Context
ShopNow, a mid-sized e-commerce app, wants to test a redesigned mobile checkout that removes one review step and highlights express payment methods. Leadership cares about conversion, but they are explicitly worried that optimizing only for the primary metric could hide harm elsewhere.
Hypothesis Seed
The team believes the simplified checkout will increase completed purchase rate by reducing friction. However, it could also increase accidental purchases, payment failures, refund requests, or customer-support contacts.
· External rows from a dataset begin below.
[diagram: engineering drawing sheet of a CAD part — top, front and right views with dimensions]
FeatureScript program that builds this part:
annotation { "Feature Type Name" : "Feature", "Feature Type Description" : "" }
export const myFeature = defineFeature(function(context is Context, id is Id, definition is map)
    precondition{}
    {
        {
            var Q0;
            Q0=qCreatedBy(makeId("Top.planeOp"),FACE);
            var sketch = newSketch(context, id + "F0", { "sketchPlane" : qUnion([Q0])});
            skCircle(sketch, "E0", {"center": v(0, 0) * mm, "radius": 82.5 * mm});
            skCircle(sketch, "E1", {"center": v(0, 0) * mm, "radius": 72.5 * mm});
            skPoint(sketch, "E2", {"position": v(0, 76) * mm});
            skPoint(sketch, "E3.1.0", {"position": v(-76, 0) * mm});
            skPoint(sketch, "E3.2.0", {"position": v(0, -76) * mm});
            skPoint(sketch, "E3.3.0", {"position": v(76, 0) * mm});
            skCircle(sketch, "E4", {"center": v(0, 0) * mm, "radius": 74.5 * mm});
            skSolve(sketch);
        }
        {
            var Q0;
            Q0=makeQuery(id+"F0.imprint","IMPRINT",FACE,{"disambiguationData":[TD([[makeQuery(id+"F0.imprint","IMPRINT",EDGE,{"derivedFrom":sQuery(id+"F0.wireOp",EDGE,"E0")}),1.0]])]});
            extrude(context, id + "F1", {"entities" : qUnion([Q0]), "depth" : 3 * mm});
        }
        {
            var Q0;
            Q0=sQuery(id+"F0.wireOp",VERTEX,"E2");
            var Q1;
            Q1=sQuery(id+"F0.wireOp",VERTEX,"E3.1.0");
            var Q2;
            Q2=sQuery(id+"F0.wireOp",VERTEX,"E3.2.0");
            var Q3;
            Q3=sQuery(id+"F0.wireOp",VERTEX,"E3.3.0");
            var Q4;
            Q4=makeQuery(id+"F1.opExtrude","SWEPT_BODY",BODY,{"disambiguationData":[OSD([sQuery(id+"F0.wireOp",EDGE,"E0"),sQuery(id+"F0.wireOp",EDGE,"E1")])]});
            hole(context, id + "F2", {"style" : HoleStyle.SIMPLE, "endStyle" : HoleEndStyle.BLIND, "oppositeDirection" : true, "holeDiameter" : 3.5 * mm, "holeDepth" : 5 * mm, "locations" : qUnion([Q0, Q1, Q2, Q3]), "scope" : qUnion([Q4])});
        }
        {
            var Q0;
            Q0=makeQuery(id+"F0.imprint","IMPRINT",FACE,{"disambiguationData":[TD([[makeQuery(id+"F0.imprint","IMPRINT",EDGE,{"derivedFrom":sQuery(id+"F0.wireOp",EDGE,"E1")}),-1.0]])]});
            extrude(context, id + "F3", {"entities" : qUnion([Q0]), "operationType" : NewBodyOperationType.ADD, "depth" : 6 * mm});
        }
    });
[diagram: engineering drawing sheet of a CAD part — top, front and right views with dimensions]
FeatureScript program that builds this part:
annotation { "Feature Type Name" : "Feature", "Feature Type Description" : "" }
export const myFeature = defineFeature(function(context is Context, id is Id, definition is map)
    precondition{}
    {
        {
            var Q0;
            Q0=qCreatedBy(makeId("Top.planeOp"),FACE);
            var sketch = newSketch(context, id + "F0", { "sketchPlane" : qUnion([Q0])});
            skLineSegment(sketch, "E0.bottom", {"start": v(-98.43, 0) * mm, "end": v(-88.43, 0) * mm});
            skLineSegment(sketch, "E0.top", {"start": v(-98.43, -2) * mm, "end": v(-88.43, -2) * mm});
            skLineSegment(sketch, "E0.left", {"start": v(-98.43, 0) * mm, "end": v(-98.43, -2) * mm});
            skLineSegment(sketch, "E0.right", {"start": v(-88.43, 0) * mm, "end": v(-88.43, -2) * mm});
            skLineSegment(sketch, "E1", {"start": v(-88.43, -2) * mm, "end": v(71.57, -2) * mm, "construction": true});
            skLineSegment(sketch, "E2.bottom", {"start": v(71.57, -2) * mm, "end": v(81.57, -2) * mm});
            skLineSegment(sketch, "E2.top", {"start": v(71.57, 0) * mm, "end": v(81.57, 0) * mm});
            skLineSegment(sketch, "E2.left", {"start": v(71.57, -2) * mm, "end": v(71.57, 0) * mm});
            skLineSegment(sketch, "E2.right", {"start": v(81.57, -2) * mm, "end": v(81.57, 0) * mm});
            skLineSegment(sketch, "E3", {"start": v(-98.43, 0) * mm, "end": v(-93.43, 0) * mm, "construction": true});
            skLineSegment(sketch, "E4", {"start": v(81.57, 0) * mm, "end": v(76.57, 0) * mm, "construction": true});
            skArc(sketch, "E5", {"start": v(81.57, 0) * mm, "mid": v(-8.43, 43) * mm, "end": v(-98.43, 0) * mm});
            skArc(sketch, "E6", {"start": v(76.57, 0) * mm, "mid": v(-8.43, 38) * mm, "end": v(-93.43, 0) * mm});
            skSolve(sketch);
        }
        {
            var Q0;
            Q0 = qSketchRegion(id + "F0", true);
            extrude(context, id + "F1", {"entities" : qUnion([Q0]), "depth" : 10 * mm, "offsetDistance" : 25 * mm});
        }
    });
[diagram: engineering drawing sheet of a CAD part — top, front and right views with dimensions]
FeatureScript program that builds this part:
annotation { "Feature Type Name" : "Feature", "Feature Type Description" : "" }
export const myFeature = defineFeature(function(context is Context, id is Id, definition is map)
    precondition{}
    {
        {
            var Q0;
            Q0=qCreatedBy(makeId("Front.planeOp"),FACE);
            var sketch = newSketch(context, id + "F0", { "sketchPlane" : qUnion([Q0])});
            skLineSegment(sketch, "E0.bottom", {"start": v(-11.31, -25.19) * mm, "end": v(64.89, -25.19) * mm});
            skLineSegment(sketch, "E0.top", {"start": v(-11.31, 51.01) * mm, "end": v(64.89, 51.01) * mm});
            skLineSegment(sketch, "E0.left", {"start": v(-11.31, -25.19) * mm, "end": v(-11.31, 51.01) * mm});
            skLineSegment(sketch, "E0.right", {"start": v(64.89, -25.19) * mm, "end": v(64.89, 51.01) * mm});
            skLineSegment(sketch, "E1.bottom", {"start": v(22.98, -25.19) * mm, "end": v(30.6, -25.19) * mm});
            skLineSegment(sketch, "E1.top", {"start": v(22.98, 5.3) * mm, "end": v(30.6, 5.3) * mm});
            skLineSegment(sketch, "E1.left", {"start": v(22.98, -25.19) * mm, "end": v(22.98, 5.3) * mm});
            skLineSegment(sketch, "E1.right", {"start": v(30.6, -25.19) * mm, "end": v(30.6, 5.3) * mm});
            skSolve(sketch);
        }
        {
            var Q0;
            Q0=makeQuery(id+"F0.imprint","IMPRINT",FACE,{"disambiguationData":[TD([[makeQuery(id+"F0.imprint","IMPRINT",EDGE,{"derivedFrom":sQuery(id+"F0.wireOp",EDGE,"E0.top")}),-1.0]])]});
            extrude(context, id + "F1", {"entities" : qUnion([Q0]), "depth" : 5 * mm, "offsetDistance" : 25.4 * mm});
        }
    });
You are asked to design the experiment with guardrails that would prevent shipping a misleading “win.”
Constraints
- Eligible traffic: 240,000 mobile checkout sessions per day
- 85% of traffic is on iOS/Android app, 15% on mobile web
- Baseline checkout completion rate: 38%
- Maximum experiment duration: 14 days
- The business wants 80% power at a 5% two-sided significance level
- Small false positives are costly because checkout bugs directly affect revenue and trust
- False negatives are also costly because the redesign is expected to reduce abandonment before peak holiday traffic
Tasks
- Define the experiment hypothesis, primary metric, and 2-4 guardrail metrics. Be explicit about why each guardrail matters and what threshold would block a launch.
- Calculate the required sample size for the primary metric using a clearly stated MDE, and translate that into expected runtime given available traffic.
- Choose the unit of randomization, allocation, duration, and any stratification or ramp plan. Explain why your design avoids contamination.
- Pre-register an analysis plan: statistical test, peeking policy, multiple-comparison treatment, and how you will handle any mismatch between unit of randomization and unit of analysis.
- State a clear ship / don’t-ship / iterate rule that respects guardrails, and identify key pitfalls such as novelty effects, sample ratio mismatch, and interference across devices or users.